Svetlana Gryunbaum, the top United Russia official in Kineshma, disagrees, saying that no one besides Provorov planned to quit, despite the public’s disdain for the reform.

“They are calling us constantly, shouting at us, and accusing us of all possible sins,” Gryunbaum tells RFE/RL. “‘Why are we silent?’ ‘Why does the party accept this?'”

“I tell them to come in and write a complaint and we will send it to Moscow,” she continues. “But for some reason, they don’t come. What more can we do? I have no idea. Of course, we are all hoping that Putin won’t sign it.”

One United Russia activist in Kineshma who asked not to be identified and who remains in the party expressed serious reservations about the pension policy.

“My husband is 55, and for the last two weeks he has been in a deep depression,” she tells RFE/RL. “He just sits there saying that while before he had a small chance of living to get a pension, now he definitely has none. And how are we supposed to survive for those additional years? There is no work in this town. Is he supposed to go to Moscow? They won’t even hire him as a watchman there.”

“What are we to do?” she muses about the fate of United Russia members. “We vote like they tell us to. We have solid party discipline. But inside, everything is boiling.”

End Of Putin’s Myth

The pension-reform crisis could become a defining milepost for Putin. A 2005 reform that eliminated in-kind social benefits such as free transportation similarly brought tens of thousands of protesters into the streets with calls for Putin’s resignation. That opposition attracted the support of the Communist Party (which is playing a leading role in the current pension-reform protests), and many Kremlin loyalists — including the mayor of Moscow, the governor of St. Petersburg, and the Russian Orthodox patriarch — spoke out against the move.

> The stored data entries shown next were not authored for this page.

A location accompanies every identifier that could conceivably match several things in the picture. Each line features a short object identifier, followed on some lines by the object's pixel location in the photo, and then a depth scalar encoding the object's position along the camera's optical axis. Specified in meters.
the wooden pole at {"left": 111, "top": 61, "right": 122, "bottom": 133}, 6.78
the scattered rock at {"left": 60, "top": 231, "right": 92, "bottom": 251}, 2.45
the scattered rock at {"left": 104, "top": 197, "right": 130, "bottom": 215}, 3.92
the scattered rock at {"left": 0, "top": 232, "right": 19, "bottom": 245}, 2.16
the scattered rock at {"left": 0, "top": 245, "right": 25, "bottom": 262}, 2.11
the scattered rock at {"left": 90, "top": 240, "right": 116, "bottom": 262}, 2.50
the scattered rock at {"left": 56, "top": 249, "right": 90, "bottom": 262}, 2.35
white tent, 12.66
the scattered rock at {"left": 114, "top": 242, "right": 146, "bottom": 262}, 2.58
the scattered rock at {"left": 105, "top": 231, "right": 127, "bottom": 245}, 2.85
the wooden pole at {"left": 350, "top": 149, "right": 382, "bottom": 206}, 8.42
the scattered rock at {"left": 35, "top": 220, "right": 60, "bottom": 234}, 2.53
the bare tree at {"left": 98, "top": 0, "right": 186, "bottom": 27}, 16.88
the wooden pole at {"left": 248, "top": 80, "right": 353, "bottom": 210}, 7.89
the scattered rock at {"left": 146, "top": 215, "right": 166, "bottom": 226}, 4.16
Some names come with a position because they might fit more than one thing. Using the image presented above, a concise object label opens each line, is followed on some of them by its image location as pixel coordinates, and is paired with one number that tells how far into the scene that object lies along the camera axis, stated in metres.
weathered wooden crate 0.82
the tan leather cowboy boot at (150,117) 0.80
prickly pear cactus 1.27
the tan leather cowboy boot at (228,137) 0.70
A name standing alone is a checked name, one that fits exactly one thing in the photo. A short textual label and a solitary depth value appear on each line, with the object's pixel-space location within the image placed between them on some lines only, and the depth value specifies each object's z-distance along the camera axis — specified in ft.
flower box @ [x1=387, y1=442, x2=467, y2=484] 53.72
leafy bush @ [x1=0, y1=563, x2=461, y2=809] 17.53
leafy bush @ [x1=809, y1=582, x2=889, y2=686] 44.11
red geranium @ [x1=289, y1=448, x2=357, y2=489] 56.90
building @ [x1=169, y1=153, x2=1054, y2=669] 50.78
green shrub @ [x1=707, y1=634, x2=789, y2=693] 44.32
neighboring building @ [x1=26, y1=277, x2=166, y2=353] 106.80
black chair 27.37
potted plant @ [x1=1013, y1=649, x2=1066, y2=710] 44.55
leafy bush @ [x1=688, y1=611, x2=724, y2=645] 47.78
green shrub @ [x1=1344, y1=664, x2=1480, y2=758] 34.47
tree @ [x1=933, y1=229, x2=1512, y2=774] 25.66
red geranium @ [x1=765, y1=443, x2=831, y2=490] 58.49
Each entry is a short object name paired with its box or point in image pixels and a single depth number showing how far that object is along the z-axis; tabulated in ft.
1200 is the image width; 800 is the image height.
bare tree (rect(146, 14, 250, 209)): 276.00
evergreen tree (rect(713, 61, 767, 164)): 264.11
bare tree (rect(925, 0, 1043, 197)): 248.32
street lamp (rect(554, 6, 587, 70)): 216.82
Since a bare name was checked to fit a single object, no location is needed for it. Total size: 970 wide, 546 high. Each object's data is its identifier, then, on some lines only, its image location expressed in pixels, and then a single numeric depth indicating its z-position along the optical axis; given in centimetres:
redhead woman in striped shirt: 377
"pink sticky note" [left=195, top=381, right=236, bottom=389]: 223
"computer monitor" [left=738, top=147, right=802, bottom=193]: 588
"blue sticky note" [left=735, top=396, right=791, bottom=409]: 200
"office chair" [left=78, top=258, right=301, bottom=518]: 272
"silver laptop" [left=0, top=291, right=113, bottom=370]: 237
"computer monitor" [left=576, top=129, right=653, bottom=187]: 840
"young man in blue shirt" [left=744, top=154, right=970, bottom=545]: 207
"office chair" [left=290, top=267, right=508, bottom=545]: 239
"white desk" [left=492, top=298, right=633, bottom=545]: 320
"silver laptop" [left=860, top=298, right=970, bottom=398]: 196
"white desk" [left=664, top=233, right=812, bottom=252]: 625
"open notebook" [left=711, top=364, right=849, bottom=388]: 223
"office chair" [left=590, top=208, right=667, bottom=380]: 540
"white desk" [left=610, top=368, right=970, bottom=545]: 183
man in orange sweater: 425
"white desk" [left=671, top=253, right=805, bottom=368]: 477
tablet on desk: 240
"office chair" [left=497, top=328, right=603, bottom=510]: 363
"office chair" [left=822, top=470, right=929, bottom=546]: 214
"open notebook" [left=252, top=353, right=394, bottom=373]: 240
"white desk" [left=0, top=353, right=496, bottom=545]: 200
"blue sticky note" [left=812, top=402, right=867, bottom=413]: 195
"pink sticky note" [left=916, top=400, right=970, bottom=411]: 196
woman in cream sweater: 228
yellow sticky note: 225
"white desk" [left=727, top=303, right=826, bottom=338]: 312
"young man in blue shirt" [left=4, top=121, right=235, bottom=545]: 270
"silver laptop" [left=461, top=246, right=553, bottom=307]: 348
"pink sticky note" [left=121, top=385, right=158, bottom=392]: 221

The Kremlin’s response at the time was a major crackdown on the protesters and the “provocateurs” who officials claimed were egging them on, as well as a pitiless tightening of discipline among regional officials and United Russia members.

“The pension reform has delivered a powerful blow to the regime,” political analyst Abbas Gallyamov tells RFE/RL of the latest outcry. “It has become clear that Putin is not a miracle worker, that even for him some things don’t work out. The myth of the great ruler that arose after the [annexation] of Crimea, of course, has not broken yet, but it is shaking. Criticism of the authorities has moved from the margins to the mainstream.”

“And even backing away from the reform will not restore the previous status quo,” he adds. “People might draw the conclusion that the authorities were frightened by the universal opposition and backed down. The people could develop a taste for protest if it becomes clear that by demonstrating their dissatisfaction, they can solve their problems.”

The fact that active and enthusiastic United Russia members in the regions are leaving the party, Gallyamov says, is an indication that “the structure of the regime is beginning to crumble around the edges.”

At an antireform protest in Pskov on July 28, protesters prepared banners with the slogans “Putin, if you have a conscience, resign!” and “United Russia is voting to rob pensioners!” Police immediately confiscated them before they could be unfurled, Pskov Oblast communist lawmaker Viktor Dulya told RFE/RL.

In Volgograd the same day, accountant Svetlana Tkacheva was among the protesters.

“The government’s decision to raise the retirement age has made me angry,” she says. “It will make things hard for us. We’d like to retire with a sound mind and a healthy body. We’d like to devote our retirement years to our grandchildren. The state is trying to save money at the expense of ordinary citizens and is spending our money on its own unjustifiable expenses.”